Searching for Prime Numbers

A prime number is any integer that cannot be divided by any integer except itself and one.  A composite number is an integer that has divisors other than itself and one.  The only even integer is 2 because all other even integers are divisible by two.  This means 4, 6, 8, 10, 12, … are all composite because they are divisible by two.  The first ten prime numbers are 2, 3, 5, 7, 11, 13, 17, 19, 23, 29. 

There are many lists of prime numbers at websites on the internet.  There are also lists of the largest prime numbers and top 20 largest prime numbers of certain forms like Mersenne, Fermat, Generalized Mersenne, Generalized Fermat, etc.  There are applets that can search for prime numbers on the computer.      

There are many distributed computing programs going on continuously that are trying to find the largest prime number and the largest prime number of special forms.  The Gimps distributing project has found many large primes, including the current largest prime that is 12,978,189 digits.  They only search for primes of the Mersenne form (2^p-1).  The largest prime found to date was 2^43112609-1.  It is not known if primes of the Mersenne form are infinite.  It is known that for a Mersenne number to be prime, the exponent of two must also be a prime number.  But most Mersenne numbers are not prime even if the exponent is prime.  One interesting thing about Mersenne primes is every perfect number is formed by a Mersenne prime, as discovered by Euclid.  A perfect number is a number that adds up to its proper divisors.  For example, 6 is a perfect number because 6=1+2+3.  The product that always forms an even perfect number is (2^p-1)(2^(p-1)).  It is not known if there are any odd perfect numbers. 

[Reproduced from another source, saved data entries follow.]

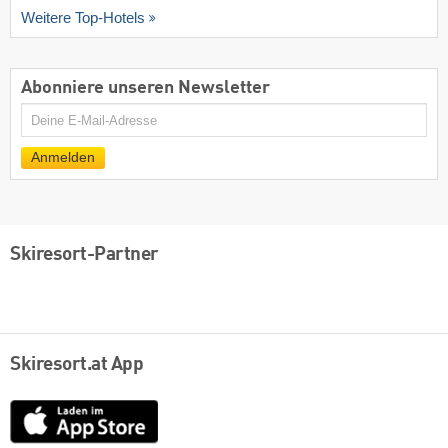
Weitere Top-Hotels
Abonniere unseren Newsletter
E-
Mail
Anmelden
Skiresort-Partner
Skiresort.at App
App
Store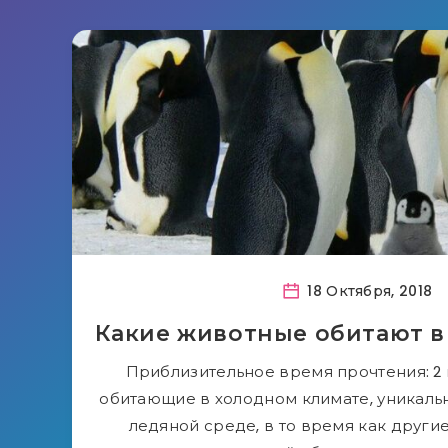
18 Октября, 2018
Какие животные обитают в
Приблизительное время прочтения: 2
обитающие в холодном климате, уникаль
ледяной среде, в то время как друг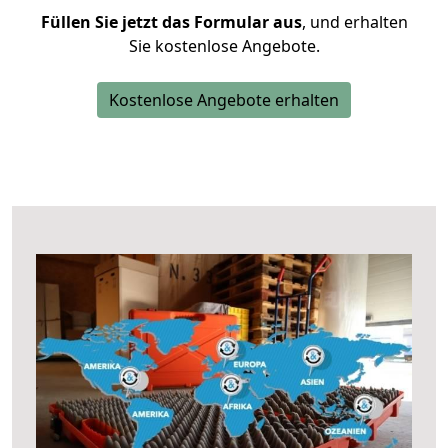
Füllen Sie jetzt das Formular aus
, und erhalten
Sie kostenlose Angebote.
Kostenlose Angebote erhalten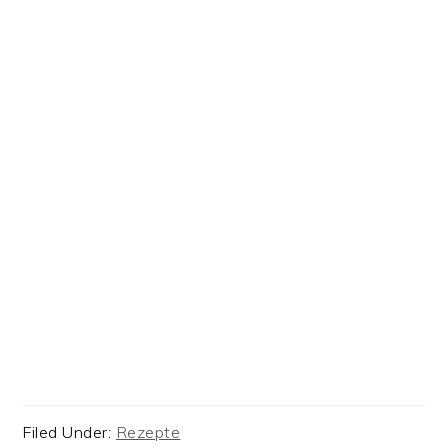
Filed Under:
Rezepte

There are many theorems about prime numbers.  One of the most famous is Fermat’s Little Theorem, which states that (a^p-1)-1 is divisible by p only if p is prime.  The converse, unfortunately, is not true because p can be a composite number and the theorem can still hold.  These integers are called Carmichael numbers.  Wilson’s theorem is always true, but it deals with integers that are too hard to compute using computers.  Wilson’s Theorem states that an integer p is prime if and only if (p-1) factorial plus one is divisible by p.  A factorial is the product of integers up to and including that integer. For example,  four factorial is 1x2x3x4=24.             

The story for finding Fermat primes is different. Just like the Mersenne form, it has not been proven that primes of this form are infinite.  The Fermat form is 2^n+1.  The largest Fermat prime found to date is only five digits.  It is 2^16+1=65,537. It is known that for a Fermat number to be prime, the exponent of two must be a power of 2 (2, 4, 8, 16, 32, 64, 128, 256, …). 

A few years after the start of the distributing projects for Mersenne primes and Fermat primes, searches for the Generalized Mersenne primes and Generalized Fermat primes began.  The largest Generalized Fermat prime found to date is 145310^262144+1.  It has 1,353,265 digits.  It was found February, 2011.